Prawdopodobnie bardzo znaczny wpływ na zaistnienie tej sytuacji miał brak zwierząt w programie widowiska. By dla nas wystąpić, cyrk musiał się bowiem dostosować do decyzji Prezydenta Miasta, zabraniającej dzierżawie terenów miejskich cyrkom ze zwierzętami i zwierzęta swe pozostawił na poprzednim miejscu postoju, w Środzie Wielkopolskiej. Cyrk planował wystawienie w Gnieźnie pełnego widowiska, wynajmując teren prywatny. Właściciel terenu jednak nie zdecydował się na to, gdyż - jak się dowiedzieliśmy od Mirosława Zołotorowskiego, dyrektora Cyrku "Arena" - po wynajęciu terenu Cyrkowi "Zalewski" zaatakowano go tysiącami wiadomości wysyłanych na skrzynkę mejlową, a nawet groźbami.
Chociaż cyrk musiał zrezygnować z prezentacji zwierząt, jednak zaprezentował widowisko na znakomitym poziomie, do którego od lat przyzwyczaił swoich widzów. Zaprezentowano przede wszystkim znakomite i różnorodne pokazy akrobatyczne. Wielkie wrażenie na publiczności zrobiły m.in. wymagające ogromnej siły akrobacje na sztrabatach - rodzaju szarf, zwisających spod kopuły cyrku. Gorącymi brawami nagrodzono też artystę, który dał fantastyczny pokaz ekwilibrystyki i żonglerki na drabinie. Bardzo podobały się też transformacje - numer polegający na dokonywanych w ciągu sekund całkowite zmiany stroju, połączony z tańcem. Do rozpuku zaś bawił zgromadzonych swymi pomysłowymi gagami klaun Jonathan.

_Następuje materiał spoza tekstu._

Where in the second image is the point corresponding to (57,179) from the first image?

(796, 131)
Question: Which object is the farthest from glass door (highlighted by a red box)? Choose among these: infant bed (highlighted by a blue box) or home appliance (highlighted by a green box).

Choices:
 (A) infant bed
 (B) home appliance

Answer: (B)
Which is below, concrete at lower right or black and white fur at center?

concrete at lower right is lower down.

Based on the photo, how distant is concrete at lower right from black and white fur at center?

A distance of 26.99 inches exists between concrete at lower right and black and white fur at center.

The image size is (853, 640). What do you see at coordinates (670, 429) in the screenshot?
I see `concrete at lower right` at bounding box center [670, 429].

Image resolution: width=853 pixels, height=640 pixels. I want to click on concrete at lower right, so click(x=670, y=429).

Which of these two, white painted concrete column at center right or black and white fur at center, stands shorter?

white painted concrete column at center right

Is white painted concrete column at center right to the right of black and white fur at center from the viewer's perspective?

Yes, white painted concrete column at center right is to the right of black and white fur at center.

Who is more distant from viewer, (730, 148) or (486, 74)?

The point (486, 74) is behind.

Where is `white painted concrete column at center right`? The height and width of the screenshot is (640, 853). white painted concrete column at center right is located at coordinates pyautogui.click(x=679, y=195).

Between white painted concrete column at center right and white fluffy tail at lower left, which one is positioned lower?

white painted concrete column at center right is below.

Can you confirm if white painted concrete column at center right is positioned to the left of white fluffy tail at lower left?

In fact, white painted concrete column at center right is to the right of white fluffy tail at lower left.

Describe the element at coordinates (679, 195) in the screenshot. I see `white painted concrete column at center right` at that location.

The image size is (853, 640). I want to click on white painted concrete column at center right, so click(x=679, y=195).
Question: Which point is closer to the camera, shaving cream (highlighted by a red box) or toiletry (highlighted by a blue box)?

Czy gnieźnianom spodobał się cyrk bez zwierząt i czy ma on rację bytu? "Nigdy bym tu nie przyszedł, ze względu na dziecko, gdyby były zwierzęta. Ten cyrk jest super. Cyrk powinien być bez zwierząt, ale nie musi. Nie muszą być zwierzęta tresowane i źle traktowane, żeby cyrk nadal był fajny" - mówią państwo Piotr i Marta. "Wydaje mi się, że cyrk jest atrakcyjny i bez zwierząt. Można się z tym pogodzić. Wiadome jest, że zdecydowanie lepiej jest, gdy są zwierzęta. Wszystkie pokazy jednak były sympatyczne i bardzo ciekawe" - mówi pani Joanna. "Myślę, że to ma sens. Tak się zmienia świat i w tym kierunku musimy podążać" - mówi pani Grażyna. "Generalnie zwierzęta powinny być w cyrku, bowiem dzieci głównie dla zwierząt do cyrku przychodzą. To jest dla nich duża frajda. Na pewno przez ich brak jest dziś słaba frekwencja. Ja bilety kupiłem wcześniej i dopiero przychodząc do cyrku zobaczyłem wywieszoną kartkę, że ze względu na brak zgody miasta, cyrk jest bez zwierząt" - mówi pan Mariusz. "Cyrk bez zwierząt jest jednak mniej ciekawy. Dzieci zawsze z radością oglądają zwierzęta: kucyki, wielbłądy, pieski. Niestety, też się zdziwiliśmy dzisiaj, że tych zwierząt nie ma. I córka się właśnie pytała, czy będą. Okazało się, że nie. Troszkę rzeczywiście mniej atrakcyjne jest teraz to widowisko. Dzieci wolą oglądać zwierzęta, a dla starszych ciekawe są akrobacje, żonglerka" - mówi pani Natalia. Jej córka, 3-letnia Amelka, od siebie dodała, co chciałaby w cyrku: "Zwierzęta!" "Wydaje mi się, że cyrk bez zwierząt ma rację bytu. jeśli kogoś interesują zwierzęta, może iść do zoo, by je zobaczyć. Z drugiej strony pamiętam cyrki, które przyjeżdżały, gdy byłem mały, i zawsze zwierzęta w nich były. Starszym osobom trudno się przyzwyczaić do tego, że zwierząt w cyrku nie ma" - mówi pan Szymon.